PERMINTAAN TUGAS A
Terjemahkan ke dalam bahasa Inggris kalimat "IMM sudah berdiri sejak tahun 1964, kelahiran IMM pun dilandasi oleh dua faktor, yaitu faktor internal dan faktor eksternal." dari teks tentang latar belakang berdirinya IMM di bawah.
PERMINTAAN TUGAS B
Lanjutkan teks tentang latar belakang berdirinya IMM di bawah, dimulai setelah kalimat terakhir yang tercantum.

POTONGAN DOKUMEN

Latar Belakang Dibentuknya IMM
Ikatan Mahasiswa Muhammadiyah (IMM) merupakan salah satu organisasi mahasiswa islam indonesia, yang merupakan organisasi otonom Muhammadiyah. IMM sudah berdiri sejak tahun 1964, kelahiran IMM pun dilandasi oleh dua faktor, yaitu faktor internal dan faktor eksternal. yang dimaksud dengan faktor internal adalah yang berasal dari dalam diri muhammadiyah sendiri, sedangkan faktor eksternal berasal dari luar muhammadiyah, umat islam maupun kondisi kehidupan masyarakat dan kebangsaan pada masa itu.
Faktor internal yaitu sesuai dengan tujuan muhammadiyah “ menegakkan dan menjunjung tinggi agama islam, sehingga terwujudnya masyarakat islam yang sebenar-benarnya”. Masyarakat yang dimaksud dalam tujuan muhammadiyah adalah semua lapisan masyarakat yang ada di Indonesia, mulai dari masyarakat bawah (jelata), masyarakat padat karya, dan masyarakat adminstratif dan lain sebagainya. termasuk masyarakat kampus yaitu mahasiswa. Muhammadiyah bermaksud untuk menghimpun dan membina kader di kalangan mahasiswa dengan cara mendirikan perguruan tinggi muhammadiyah, dan gagasan ini pertama kali di sampaikan saat muktamar muhammadiyah ke 25 pada tahun 1936 yang pada saat itu pimpinan pusat Muhammadiyah di ketuai oleh KH. Hisyam ( periode 1934-1937). Namun karena dirasa belum mendesaknya pembentukan wadah untuk kader mahasiswa di kalangan muhammadiyah dan juga karena muhammadiyah belum memiliki perguruan tinggi maka gagasan itu sempat didiamkan. Selain itu jumlah mahasiswa di lingkungan muhammadiyah belum begitu banyak, maka pembinaan untuk mahasiswa muhammadiyah dirasa cukup dengan bergabung dalam Pemuda muhammadiyah untuk putra dan Nasyiatul Aisyiyah untuk putri .

BAGIAN KUMPULAN DATA
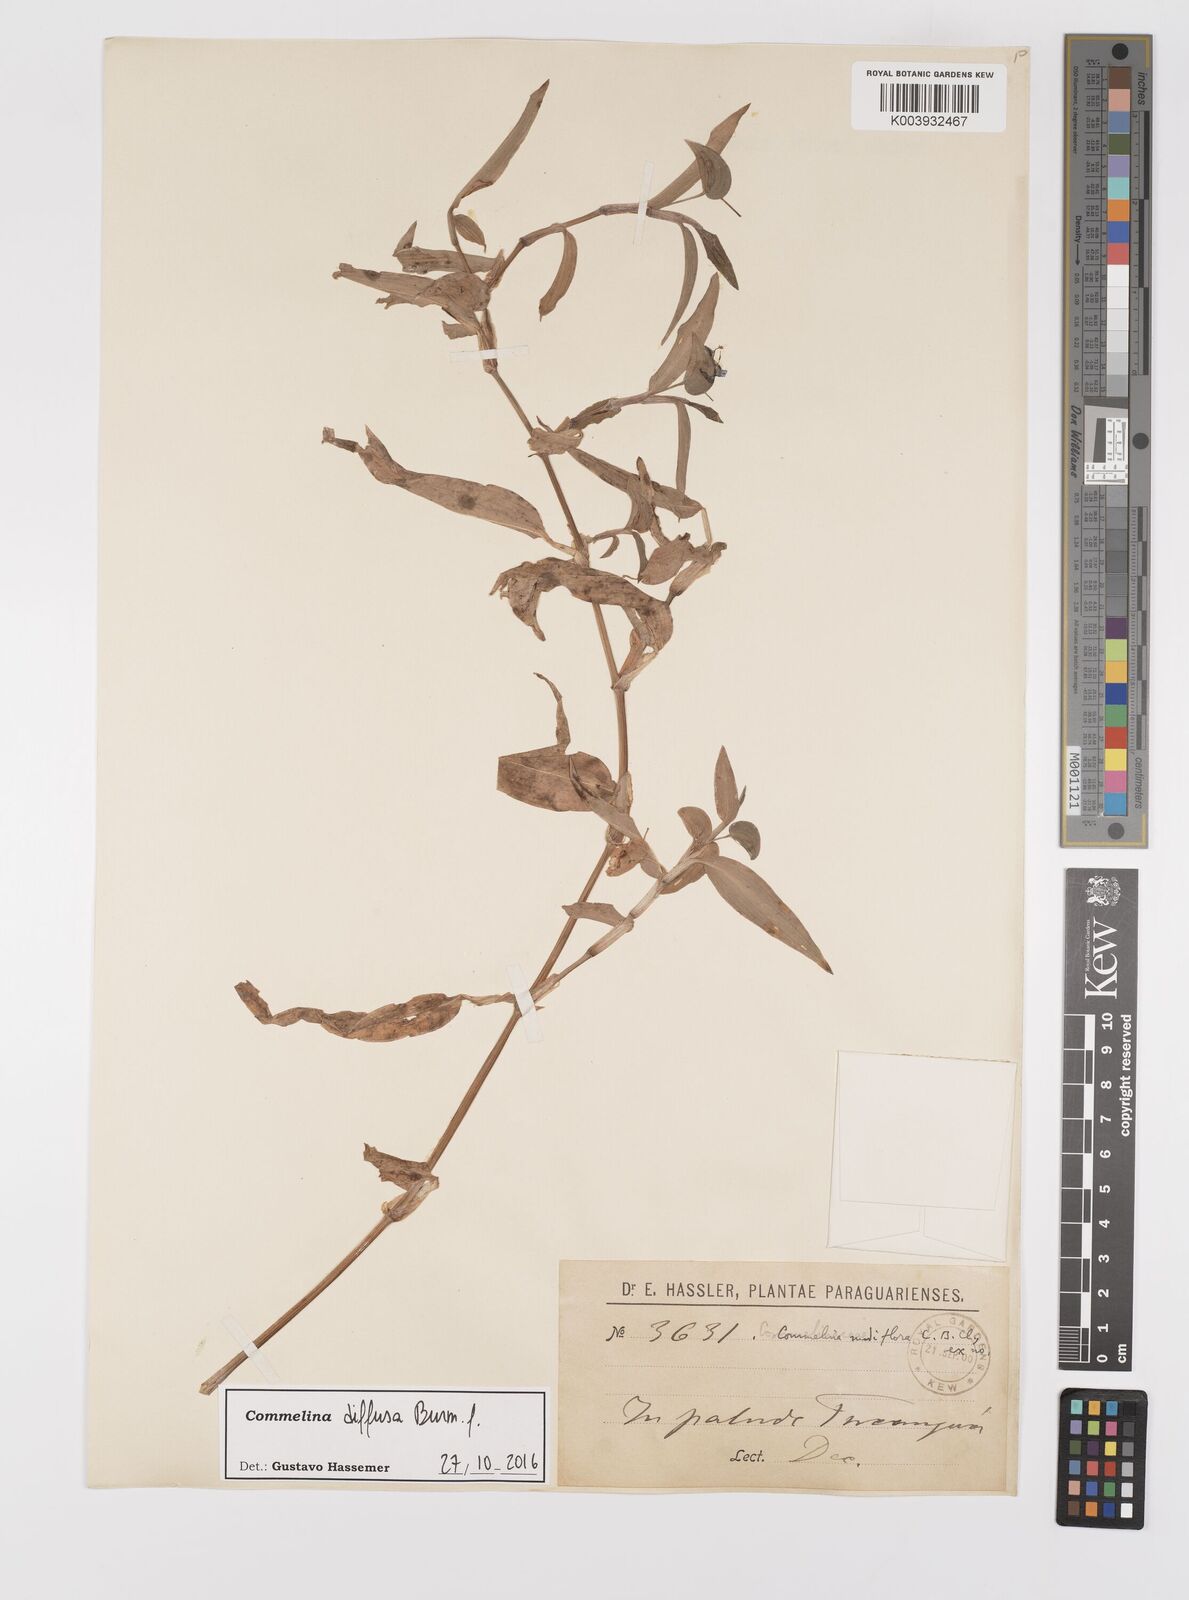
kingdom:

JAWABAN TERTULIS A
IMM has existed since 1964, and its founding was based on two factors, namely internal factors and external factors.

JAWABAN TERTULIS B
Seiring dengan perkembangan mahasiswa dalam organisasi otonom tersebut, mereka merasa perlu adanya perkumpulan khusus mahasiswa islam. Mereka pun memilih alternatif dengan bergabung dalam Himpunan Mahasiswa Islam ( HMI). Mengingat diantara pendiri-pendiri HMI diantaranya ada kader Muhammadiyah (maisarah hilal, cucu KHA. DAHLAN dan aktivis Aisyiyah dll.) dan pada saat itu HMI di pegang oleh tokoh muhammadiyah yang secara aktif mengelola HMI. Hingga ada asumsi bahwa “bila muhammadiyah pada waktu itu tidak perlu menghimpun atau membina langsung, sebab sudah ada HMI. Artinya pengkaderan itu bisa dititipkan ke HMI.” . Dengan harapan HMI tetap konsisten dengan faham keagamaan yang diilhami Muhammadiyah.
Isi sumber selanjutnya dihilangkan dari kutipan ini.